As the dominant values and beliefs
decay, social hypocrisy becomes more and more evident,
especially to those of a young age who have a tenuous attachment
to the establishment and naturally inquisitive minds as well.
Teenagers are the canary in the coalmine detecting a
society ready to implode upon itself.
Guns
American boys are often familiarized with guns from a very early
age. Whether in the form of toy pistols or ‘GI Joe’ action
figures this enculturation to objects of deadly violence has
long been blamed for generating a sense that guns are
appropriate and familiar tools for carrying out violent acts.

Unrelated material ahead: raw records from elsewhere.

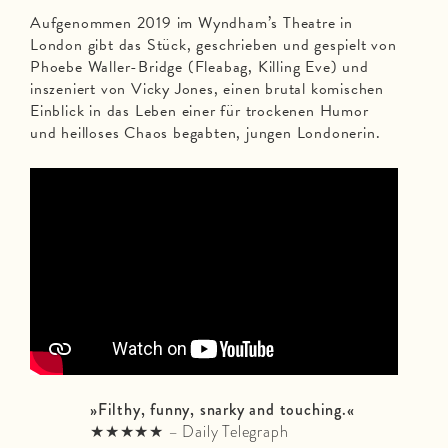
Aufgenommen 2019 im Wyndham’s Theatre in
London gibt das Stück, geschrieben und gespielt von
Phoebe Waller-Bridge (Fleabag, Killing Eve) und
inszeniert von Vicky Jones, einen brutal komischen
Einblick in das Leben einer für trockenen Humor
und heilloses Chaos begabten, jungen Londonerin.
»Filthy, funny, snarky and touching.«
★★★★★ – Daily Telegraph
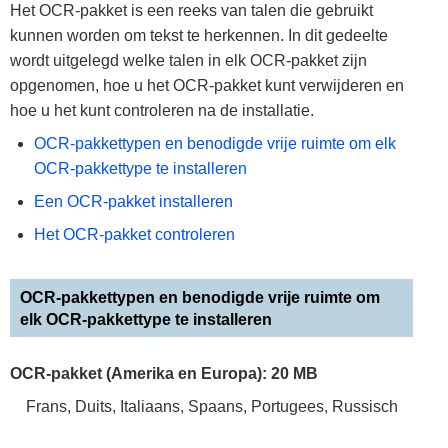
Het OCR-pakket is een reeks van talen die gebruikt
kunnen worden om tekst te herkennen. In dit gedeelte
wordt uitgelegd welke talen in elk OCR-pakket zijn
opgenomen, hoe u het OCR-pakket kunt verwijderen en
hoe u het kunt controleren na de installatie.
OCR-pakkettypen en benodigde vrije ruimte om elk
OCR-pakkettype te installeren
Een OCR-pakket installeren
Het OCR-pakket controleren
OCR-pakkettypen en benodigde vrije ruimte om
elk OCR-pakkettype te installeren
OCR-pakket (Amerika en Europa): 20 MB
Frans, Duits, Italiaans, Spaans, Portugees, Russisch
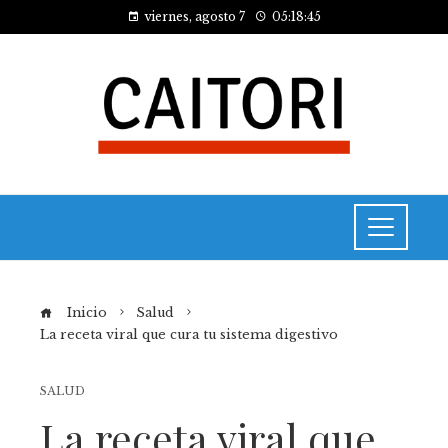
viernes, agosto 7
05:18:45
Inicio
Salud
La receta viral que cura tu sistema digestivo
SALUD
La receta viral que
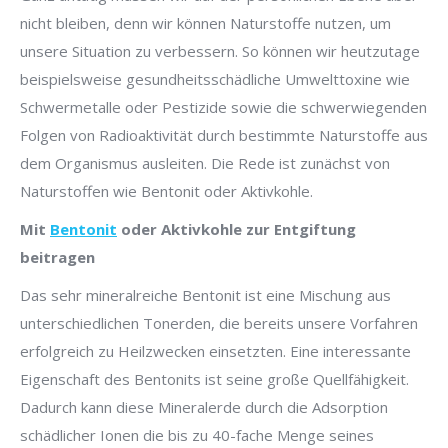
nicht bleiben, denn wir können Naturstoffe nutzen, um
unsere Situation zu verbessern. So können wir heutzutage
beispielsweise gesundheitsschädliche Umwelttoxine wie
Schwermetalle oder Pestizide sowie die schwerwiegenden
Folgen von Radioaktivität durch bestimmte Naturstoffe aus
dem Organismus ausleiten. Die Rede ist zunächst von
Naturstoffen wie Bentonit oder Aktivkohle.
Mit
Bentonit
oder Aktivkohle zur Entgiftung
beitragen
Das sehr mineralreiche Bentonit ist eine Mischung aus
unterschiedlichen Tonerden, die bereits unsere Vorfahren
erfolgreich zu Heilzwecken einsetzten. Eine interessante
Eigenschaft des Bentonits ist seine große Quellfähigkeit.
Dadurch kann diese Mineralerde durch die Adsorption
schädlicher Ionen die bis zu 40-fache Menge seines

This may help to explain the increased occurrence of school
shootings in the United States, however it is not a new
phenomena. America has had a rural-oriented gun culture for
centuries and this alone can’t explain why school shootings are
more common today than in the past.
Media
Contrary to popular belief school shootings do occur in
countries other than the United States - Scotland, Germany and
Australia for instance. However the difference is in how these
events are reported for only America has a hyper-competitive
mass media. In most parts of the world the media is tightly
regulated and usually government controlled, think of the BBC or
DW (Detsche Welle) in Germany. This means that school shootings
are reported but rarely if ever sensationalized and hyped
to the point of saturating the public consciousness as occurs in
the United States. Multiple, advertising revenue driven news
companies competing for the attention of the same public
audience, while all simultaneously drawing reports from the same
sources, creates an echo chamber that amplifies rumors and
innuendo while feeding on public fears and emotions rather than
seeking a reasoned and objective analysis of events.